日中、現場に行くため外に出ますが、汗が止まらず度々水分補強をしながらでないと暑さで参ってしまいそうになります。同じ時期、暑い町として知られる熊谷市では猛暑日が続き、中には最高気温が38℃近くになる日も出たほどです。

気温について書きましたが、暮らす地域により様々な日射量や降水量など気候の違いがあります。これは、日本列島が南北に長く、北は亜寒帯から南は亜熱帯まで様々な気候区分に属しているからです。また、高い山々が連なる山脈があり、冬は日本海側では曇りや雪、雨の日が多く、太平洋側では晴れの日が多くなります。

Photo / Tomio Ohashi・Design / Masahito Nagata

そうした地域による気候の違いを把握し、計画に落とし込んでいきます。

写真の物件は、私が事務所に勤めていた時に担当していた住宅です。場所は山梨県の西部で、周囲には果樹園や水田があり、西を向けば北アルプス。東を向けば筑摩山が望める場所です。冬は寒さが厳しく雪が降り積もり、夏は気温が高いという盆地特有の内陸性気候にあたる地域になります。

この住宅は、玄関と洗面脱衣室、浴室が1階。玄関から半階上がった所に居間と食堂、台所。寝室は玄関から下がった半地下にあります。このようなスキップフロアの構成は、周囲の景色が素晴らしく室内から日常的に見える事。積雪がある冬でもお庭仕事などに活用できるベランダを居間と一体的に使えることを考え計画されています。
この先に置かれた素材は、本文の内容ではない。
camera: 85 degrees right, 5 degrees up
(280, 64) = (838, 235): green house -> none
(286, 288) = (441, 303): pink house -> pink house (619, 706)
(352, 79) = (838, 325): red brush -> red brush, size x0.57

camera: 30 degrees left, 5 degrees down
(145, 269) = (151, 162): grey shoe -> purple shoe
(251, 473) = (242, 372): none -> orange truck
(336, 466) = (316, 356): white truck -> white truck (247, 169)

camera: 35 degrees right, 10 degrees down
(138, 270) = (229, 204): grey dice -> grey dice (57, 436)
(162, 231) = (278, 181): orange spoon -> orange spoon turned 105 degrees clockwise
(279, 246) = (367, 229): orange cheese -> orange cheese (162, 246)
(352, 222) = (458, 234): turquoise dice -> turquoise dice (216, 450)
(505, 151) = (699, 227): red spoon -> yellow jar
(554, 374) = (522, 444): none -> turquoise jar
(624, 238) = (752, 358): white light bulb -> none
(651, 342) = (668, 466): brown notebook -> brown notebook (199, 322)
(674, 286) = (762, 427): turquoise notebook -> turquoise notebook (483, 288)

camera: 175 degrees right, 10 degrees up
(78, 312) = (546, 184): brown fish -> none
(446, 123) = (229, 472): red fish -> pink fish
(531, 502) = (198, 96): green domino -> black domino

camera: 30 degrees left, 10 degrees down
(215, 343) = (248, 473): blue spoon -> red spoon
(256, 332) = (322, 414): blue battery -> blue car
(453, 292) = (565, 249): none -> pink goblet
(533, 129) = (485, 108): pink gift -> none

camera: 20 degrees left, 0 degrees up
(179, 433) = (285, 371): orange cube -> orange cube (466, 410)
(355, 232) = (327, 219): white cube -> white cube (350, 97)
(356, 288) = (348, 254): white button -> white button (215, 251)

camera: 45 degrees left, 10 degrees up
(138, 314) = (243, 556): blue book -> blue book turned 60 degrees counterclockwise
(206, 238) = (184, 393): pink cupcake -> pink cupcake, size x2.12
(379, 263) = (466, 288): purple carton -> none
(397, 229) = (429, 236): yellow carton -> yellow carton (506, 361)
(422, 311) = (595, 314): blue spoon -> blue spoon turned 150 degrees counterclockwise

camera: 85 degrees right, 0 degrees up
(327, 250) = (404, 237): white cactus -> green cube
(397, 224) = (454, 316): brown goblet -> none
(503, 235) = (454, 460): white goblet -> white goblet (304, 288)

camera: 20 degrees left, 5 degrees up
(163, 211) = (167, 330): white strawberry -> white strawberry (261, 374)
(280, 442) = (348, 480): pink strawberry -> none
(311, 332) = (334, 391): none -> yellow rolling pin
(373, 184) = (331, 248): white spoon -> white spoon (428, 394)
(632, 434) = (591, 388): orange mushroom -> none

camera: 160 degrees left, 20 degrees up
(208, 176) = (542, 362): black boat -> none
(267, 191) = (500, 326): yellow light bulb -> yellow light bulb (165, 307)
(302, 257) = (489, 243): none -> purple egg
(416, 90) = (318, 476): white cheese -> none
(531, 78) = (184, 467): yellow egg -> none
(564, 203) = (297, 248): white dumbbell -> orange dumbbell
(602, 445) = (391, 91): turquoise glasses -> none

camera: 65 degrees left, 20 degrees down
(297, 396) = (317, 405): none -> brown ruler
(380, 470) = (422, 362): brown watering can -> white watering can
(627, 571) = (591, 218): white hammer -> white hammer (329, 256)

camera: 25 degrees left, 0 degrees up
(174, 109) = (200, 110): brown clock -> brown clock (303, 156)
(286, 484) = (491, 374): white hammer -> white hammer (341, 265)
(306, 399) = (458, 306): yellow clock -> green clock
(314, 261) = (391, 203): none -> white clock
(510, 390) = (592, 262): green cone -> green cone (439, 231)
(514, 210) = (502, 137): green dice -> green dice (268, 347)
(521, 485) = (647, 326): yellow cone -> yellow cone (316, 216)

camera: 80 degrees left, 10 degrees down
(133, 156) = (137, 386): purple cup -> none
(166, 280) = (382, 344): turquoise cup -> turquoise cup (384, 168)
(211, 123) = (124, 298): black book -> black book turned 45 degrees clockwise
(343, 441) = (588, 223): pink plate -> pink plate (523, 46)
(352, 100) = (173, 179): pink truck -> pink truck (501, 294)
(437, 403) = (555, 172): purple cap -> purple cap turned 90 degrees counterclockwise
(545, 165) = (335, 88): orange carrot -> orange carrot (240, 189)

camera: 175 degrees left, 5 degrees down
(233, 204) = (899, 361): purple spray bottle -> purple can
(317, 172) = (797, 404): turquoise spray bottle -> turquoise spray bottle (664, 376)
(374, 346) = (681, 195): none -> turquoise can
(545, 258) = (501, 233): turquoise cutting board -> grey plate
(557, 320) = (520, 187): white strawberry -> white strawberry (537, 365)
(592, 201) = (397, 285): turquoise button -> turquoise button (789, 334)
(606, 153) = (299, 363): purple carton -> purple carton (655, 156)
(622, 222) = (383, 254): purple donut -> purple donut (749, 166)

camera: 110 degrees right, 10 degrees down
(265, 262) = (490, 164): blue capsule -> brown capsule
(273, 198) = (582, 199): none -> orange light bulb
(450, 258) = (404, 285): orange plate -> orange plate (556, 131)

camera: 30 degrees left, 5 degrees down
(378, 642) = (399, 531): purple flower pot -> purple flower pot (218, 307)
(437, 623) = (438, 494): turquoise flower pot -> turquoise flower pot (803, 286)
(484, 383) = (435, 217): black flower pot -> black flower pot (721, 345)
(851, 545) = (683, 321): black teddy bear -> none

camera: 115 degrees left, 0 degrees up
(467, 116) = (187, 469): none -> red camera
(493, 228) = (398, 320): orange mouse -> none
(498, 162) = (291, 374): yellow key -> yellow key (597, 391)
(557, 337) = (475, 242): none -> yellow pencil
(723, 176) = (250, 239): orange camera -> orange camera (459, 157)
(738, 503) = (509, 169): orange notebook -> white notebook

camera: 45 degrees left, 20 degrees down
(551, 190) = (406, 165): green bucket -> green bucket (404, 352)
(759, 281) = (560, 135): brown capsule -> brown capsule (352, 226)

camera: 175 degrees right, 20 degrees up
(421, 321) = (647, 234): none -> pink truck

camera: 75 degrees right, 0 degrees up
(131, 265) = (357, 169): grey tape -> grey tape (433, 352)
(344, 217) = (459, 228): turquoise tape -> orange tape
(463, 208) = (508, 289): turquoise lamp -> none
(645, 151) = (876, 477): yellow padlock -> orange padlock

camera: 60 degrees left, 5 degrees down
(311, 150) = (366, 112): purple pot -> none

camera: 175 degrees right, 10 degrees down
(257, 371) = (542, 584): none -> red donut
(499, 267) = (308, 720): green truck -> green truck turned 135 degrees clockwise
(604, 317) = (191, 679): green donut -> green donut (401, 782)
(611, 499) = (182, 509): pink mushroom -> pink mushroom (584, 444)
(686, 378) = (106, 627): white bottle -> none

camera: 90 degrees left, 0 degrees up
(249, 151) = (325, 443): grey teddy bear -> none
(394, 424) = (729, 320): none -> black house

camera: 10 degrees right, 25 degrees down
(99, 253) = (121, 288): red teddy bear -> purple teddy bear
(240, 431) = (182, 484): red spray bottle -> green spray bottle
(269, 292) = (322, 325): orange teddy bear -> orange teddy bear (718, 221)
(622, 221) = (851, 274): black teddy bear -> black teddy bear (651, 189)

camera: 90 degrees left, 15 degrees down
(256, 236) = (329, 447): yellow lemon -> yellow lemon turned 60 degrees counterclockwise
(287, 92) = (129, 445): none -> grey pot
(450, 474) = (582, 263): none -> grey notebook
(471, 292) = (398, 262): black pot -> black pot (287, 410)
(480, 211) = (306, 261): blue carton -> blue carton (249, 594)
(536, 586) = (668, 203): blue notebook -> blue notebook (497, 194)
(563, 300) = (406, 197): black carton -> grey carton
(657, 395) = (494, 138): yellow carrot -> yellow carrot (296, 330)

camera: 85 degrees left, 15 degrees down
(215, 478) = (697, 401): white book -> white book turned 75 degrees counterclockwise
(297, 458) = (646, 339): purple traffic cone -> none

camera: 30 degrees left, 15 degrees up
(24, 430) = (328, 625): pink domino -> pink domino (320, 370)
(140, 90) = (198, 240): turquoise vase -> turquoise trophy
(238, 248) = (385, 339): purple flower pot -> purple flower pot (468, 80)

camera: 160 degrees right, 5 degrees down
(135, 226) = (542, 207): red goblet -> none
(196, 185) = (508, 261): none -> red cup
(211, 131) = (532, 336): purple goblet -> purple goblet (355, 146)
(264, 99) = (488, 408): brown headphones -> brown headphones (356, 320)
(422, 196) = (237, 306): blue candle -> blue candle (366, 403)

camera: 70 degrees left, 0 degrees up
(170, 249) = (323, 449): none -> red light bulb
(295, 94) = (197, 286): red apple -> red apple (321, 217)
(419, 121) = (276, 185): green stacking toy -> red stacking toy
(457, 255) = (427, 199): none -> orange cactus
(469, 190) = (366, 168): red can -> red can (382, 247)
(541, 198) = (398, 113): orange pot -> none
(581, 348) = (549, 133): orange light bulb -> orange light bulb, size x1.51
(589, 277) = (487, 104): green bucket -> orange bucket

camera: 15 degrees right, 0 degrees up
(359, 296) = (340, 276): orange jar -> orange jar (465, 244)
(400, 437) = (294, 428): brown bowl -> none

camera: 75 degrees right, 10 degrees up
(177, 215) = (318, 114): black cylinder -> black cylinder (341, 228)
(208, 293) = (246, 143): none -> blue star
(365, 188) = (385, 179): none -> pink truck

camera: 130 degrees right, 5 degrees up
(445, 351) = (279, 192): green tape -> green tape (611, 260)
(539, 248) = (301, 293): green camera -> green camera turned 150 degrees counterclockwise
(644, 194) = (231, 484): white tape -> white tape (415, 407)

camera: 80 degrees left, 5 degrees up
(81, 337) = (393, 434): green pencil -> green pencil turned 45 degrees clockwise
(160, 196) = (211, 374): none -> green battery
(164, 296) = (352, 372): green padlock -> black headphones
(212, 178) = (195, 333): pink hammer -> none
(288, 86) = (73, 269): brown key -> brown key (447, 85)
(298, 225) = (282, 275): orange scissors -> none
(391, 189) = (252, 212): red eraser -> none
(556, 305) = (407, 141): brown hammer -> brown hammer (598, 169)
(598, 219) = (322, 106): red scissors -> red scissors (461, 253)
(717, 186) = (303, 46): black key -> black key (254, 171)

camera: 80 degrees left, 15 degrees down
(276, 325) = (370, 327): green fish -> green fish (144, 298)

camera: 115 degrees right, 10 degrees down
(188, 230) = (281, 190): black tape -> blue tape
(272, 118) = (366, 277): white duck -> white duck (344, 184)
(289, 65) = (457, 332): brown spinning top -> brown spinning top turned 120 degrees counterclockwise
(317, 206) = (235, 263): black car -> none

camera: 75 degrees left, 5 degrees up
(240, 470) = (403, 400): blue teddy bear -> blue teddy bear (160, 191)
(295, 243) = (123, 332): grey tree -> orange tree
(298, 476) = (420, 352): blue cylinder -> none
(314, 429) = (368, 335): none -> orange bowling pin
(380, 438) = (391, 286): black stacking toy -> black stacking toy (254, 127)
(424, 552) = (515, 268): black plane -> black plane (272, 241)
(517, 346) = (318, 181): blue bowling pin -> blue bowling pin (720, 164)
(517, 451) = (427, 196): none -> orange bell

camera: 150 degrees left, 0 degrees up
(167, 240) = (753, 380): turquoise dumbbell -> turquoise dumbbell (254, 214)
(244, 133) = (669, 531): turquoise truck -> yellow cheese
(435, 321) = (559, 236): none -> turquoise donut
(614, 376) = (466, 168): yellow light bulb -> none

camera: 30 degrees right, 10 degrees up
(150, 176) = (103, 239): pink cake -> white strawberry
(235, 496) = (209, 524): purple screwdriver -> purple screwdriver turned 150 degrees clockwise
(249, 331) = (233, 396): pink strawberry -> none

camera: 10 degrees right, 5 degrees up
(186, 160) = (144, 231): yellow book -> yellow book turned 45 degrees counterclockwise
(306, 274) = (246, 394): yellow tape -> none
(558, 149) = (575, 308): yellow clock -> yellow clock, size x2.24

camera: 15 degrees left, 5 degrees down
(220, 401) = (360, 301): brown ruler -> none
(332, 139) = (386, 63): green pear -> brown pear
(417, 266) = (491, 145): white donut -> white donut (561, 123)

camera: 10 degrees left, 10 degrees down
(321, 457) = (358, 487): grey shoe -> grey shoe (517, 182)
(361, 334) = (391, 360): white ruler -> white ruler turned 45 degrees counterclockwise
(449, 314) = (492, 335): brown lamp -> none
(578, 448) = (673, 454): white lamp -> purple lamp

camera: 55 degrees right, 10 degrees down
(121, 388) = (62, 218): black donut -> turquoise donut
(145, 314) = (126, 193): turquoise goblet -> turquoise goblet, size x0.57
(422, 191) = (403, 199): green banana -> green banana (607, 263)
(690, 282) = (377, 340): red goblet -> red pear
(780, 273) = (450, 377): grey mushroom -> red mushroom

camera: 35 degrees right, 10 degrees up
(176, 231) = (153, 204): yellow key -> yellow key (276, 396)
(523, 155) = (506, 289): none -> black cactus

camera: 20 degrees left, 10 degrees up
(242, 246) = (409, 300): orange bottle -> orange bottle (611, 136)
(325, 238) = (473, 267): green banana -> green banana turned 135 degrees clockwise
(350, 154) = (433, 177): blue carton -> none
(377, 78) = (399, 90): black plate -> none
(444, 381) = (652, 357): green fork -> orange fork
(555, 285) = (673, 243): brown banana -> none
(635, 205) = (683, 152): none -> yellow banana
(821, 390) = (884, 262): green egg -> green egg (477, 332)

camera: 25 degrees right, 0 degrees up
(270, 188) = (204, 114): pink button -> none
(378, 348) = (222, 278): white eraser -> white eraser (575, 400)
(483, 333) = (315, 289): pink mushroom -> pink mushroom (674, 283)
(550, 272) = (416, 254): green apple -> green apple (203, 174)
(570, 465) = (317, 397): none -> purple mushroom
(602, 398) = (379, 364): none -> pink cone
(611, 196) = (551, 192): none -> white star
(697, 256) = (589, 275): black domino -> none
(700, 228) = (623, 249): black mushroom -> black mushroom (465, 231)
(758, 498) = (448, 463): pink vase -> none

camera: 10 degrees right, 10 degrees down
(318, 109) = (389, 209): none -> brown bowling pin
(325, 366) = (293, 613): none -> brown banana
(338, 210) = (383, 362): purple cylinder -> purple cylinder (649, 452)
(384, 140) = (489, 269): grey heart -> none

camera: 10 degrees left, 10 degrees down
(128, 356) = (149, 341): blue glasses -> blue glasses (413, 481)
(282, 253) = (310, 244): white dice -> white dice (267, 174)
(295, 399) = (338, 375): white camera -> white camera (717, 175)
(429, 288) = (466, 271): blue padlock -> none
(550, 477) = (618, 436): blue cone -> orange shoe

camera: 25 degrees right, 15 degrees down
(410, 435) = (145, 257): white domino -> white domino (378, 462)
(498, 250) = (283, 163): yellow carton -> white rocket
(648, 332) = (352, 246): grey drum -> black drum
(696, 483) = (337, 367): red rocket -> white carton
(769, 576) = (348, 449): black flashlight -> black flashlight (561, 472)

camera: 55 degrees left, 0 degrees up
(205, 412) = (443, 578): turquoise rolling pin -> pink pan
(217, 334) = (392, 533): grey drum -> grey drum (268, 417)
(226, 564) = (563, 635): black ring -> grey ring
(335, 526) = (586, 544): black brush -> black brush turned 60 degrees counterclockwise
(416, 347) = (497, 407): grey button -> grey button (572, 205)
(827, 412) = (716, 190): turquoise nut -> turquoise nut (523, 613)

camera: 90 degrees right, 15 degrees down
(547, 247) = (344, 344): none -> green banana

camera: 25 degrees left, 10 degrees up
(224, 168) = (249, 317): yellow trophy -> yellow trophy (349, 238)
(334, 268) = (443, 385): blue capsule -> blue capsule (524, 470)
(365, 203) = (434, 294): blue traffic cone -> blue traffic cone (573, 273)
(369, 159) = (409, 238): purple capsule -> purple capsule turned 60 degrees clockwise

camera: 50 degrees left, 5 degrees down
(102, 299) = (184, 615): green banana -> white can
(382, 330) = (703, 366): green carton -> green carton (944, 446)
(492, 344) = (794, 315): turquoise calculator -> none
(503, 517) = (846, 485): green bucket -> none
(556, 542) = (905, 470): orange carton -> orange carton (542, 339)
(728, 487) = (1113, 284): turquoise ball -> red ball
Photo / Tomio Ohashi・Design / Masahito Nagata

また、この地域は日射量が比較的多い所でしたので、屋根にソーラー設備を設置しています。もちろん効率が上がるよう屋根の向きは南向きにし、勾配にも注意を払っています。

そうすることで夏場は日射熱を利用してお湯をつくり炊事やお風呂。冬場は日射熱によって温められた空気を室内に取り入れ暖房に利用することができます。

Photo / Tomio Ohashi・Design / Masahito Nagata

風の強い地域でもあり、住まい手のご要望から居間の大きな窓に雨戸も設けています。

住まい手に伺うと、この雨戸が夏場にも役立っているようで、朝出るときに雨戸を閉めていくと熱気がこもらず、帰ってきても通風だけで過ごせるそうです。ちなみに居間には将来の設置できるようエアコンの場所と配管を用意しましたが、今のところ設置はしていないとの事です。

東京都市圏では、このような気候はあまり見られませんが、それでも地域や周囲の状況により環境は違います。そうした環境の違いを把握し建物の計画をすることが、心地よい暮らしに繋がっていくのではないでしょうか。